▶ Information supplied
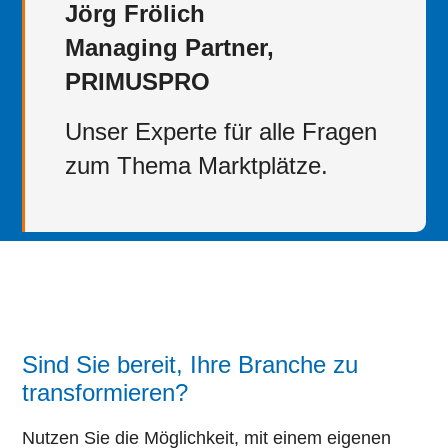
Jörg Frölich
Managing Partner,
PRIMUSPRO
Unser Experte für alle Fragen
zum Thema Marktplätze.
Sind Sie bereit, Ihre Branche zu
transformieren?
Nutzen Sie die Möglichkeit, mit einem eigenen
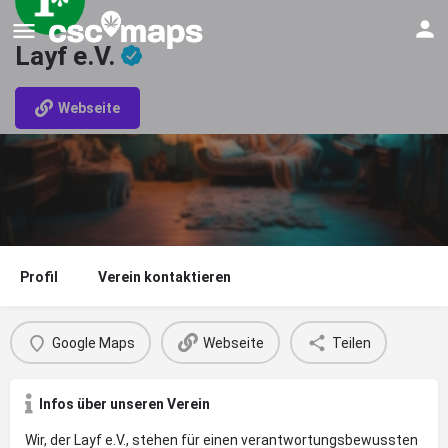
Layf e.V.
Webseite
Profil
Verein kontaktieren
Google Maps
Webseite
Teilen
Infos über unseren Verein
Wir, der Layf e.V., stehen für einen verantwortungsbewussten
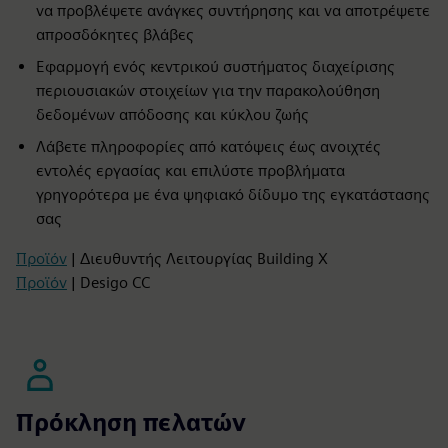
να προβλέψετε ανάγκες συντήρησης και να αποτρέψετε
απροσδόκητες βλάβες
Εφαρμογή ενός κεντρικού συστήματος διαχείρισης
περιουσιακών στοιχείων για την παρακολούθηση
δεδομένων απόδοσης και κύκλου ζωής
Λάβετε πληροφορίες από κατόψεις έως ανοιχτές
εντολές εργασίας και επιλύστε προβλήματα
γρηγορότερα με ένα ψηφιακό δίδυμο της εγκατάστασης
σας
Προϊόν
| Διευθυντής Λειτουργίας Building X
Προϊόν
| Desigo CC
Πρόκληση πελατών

▶ What you have to do
Reproduce word for word everything from the start of the records above down to and including the line that contains "Wir, der Layf". Leave the pictures out of your answer.

▶ Result of the exercise
Jörg Frölich
Managing Partner,
PRIMUSPRO
Unser Experte für alle Fragen
zum Thema Marktplätze.
Sind Sie bereit, Ihre Branche zu
transformieren?
Nutzen Sie die Möglichkeit, mit einem eigenen
Layf e.V.
Webseite
Profil
Verein kontaktieren
Google Maps
Webseite
Teilen
Infos über unseren Verein
Wir, der Layf e.V., stehen für einen verantwortungsbewussten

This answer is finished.